BNSF executives met with the editorial board of The Spokesman-Review Thursday afternoon in an effort to begin rebuilding public trust.

“The aquifer is safe,” said Mark Stehly, the company’s assistant vice president for environment and research development.

Stehly added that the depot has more leak protections and electronic monitoring devices than any other business atop the aquifer, including massive fuel storage tank farms in Spokane, where millions of gallons of gasoline are stored. Three separate fuel protection barriers exist at the depot, but most storage tanks elsewhere have only a single sheet of steel between the fuel and the aquifer.

“They’re not required to have liners, they’re not required to have monitoring,” Stehly said. “With the protections we’ve got, it will remain safe.”
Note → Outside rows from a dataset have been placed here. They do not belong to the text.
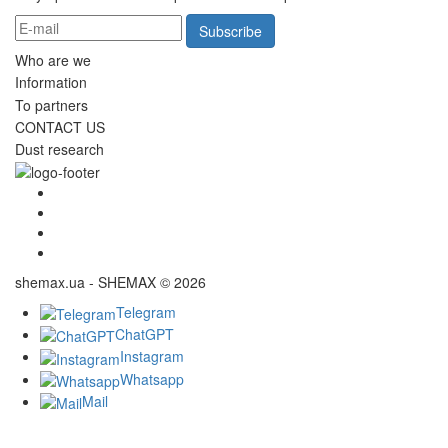
Subscribe
Who are we
Information
To partners
CONTACT US
Dust research
shemax.ua - SHEMAX © 2026
Telegram
ChatGPT
Instagram
Whatsapp
Mail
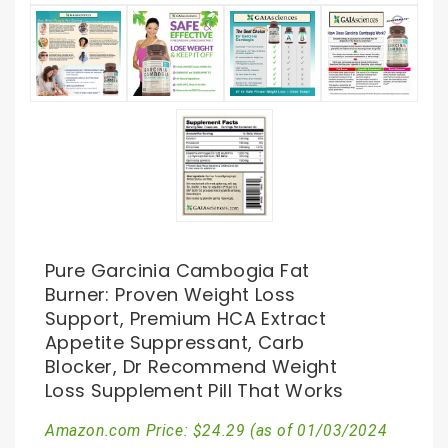
Pure Garcinia Cambogia Fat
Burner: Proven Weight Loss
Support, Premium HCA Extract
Appetite Suppressant, Carb
Blocker, Dr Recommend Weight
Loss Supplement Pill That Works
Amazon.com Price:
$
24.29
(as of 01/03/2024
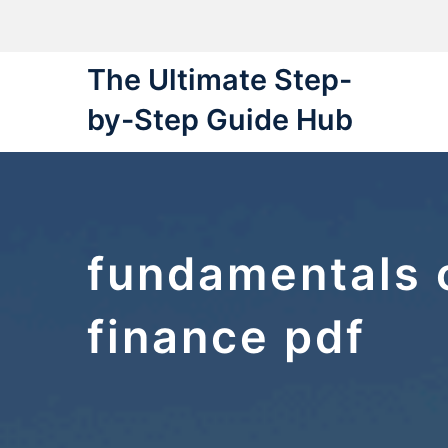
Skip
to
content
The Ultimate Step-
by-Step Guide Hub
fundamentals 
finance pdf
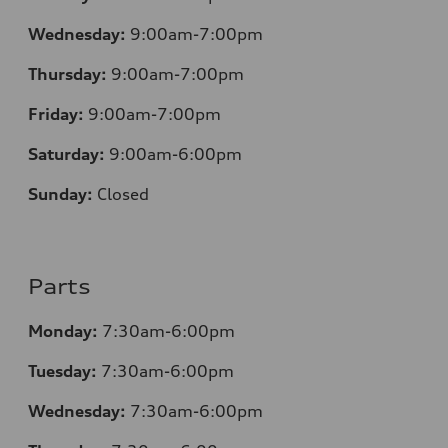
Wednesday:
9:00am-7:00pm
Thursday:
9:00am-7:00pm
Friday:
9:00am-7:00pm
Saturday:
9:00am-6:00pm
Sunday:
Closed
Parts
Monday:
7
:30am-6:00pm
Tuesday:
7
:30am-6:00pm
Wednesday:
7:30am-6:00pm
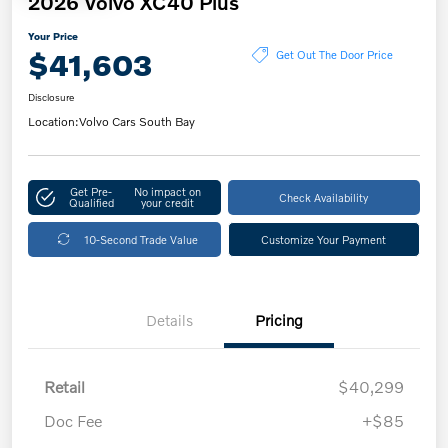
2026 Volvo XC40 Plus
Your Price
$41,603
Get Out The Door Price
Disclosure
Location:
Volvo Cars South Bay
Get Pre-
No impact on
Check Availability
Qualified
your credit
10-Second Trade Value
Customize Your Payment
Details
Pricing
Retail
$40,299
Doc Fee
+$85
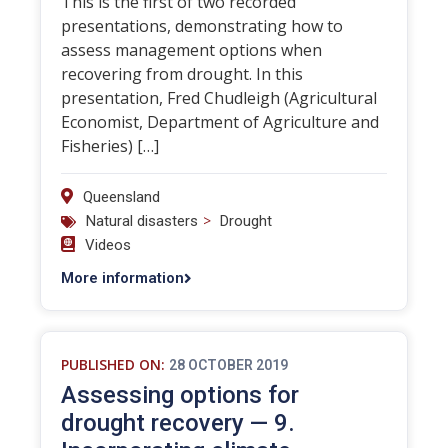
This is the first of two recorded
presentations, demonstrating how to
assess management options when
recovering from drought. In this
presentation, Fred Chudleigh (Agricultural
Economist, Department of Agriculture and
Fisheries) […]
Queensland
>
Natural disasters
Drought
Videos
More information
PUBLISHED ON:
28 OCTOBER 2019
Assessing options for
drought recovery — 9.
BNSF searched around the world for products and engineers to help fix flaws found at the depot, said Steve Millsap, assistant vice president for structures. At one point, a top scientist from Germany was flown to North Idaho to help apply special sealants atop the fueling platform. BNSF has blamed the problems on faulty construction and engineering practices and says it intends to file lawsuits to recover its repair costs.

Millsap said he and other senior BNSF managers hoped the Hauser refueling depot would become a model facility. He said he still has hope the changes will set an industry standard.

“I’m embarrassed,” Millsap told editorial board members. “I truly am.”

At the same meeting, however, company spokesman Gus Melonas complained of “hysteria” surrounding the leaks and said the site is now perceived in the same category as the Exxon Valdez oil tanker spill.

“In reality, the media blew this out of proportion,” Melonas said. “There’s been a mountain made out of a molehill.”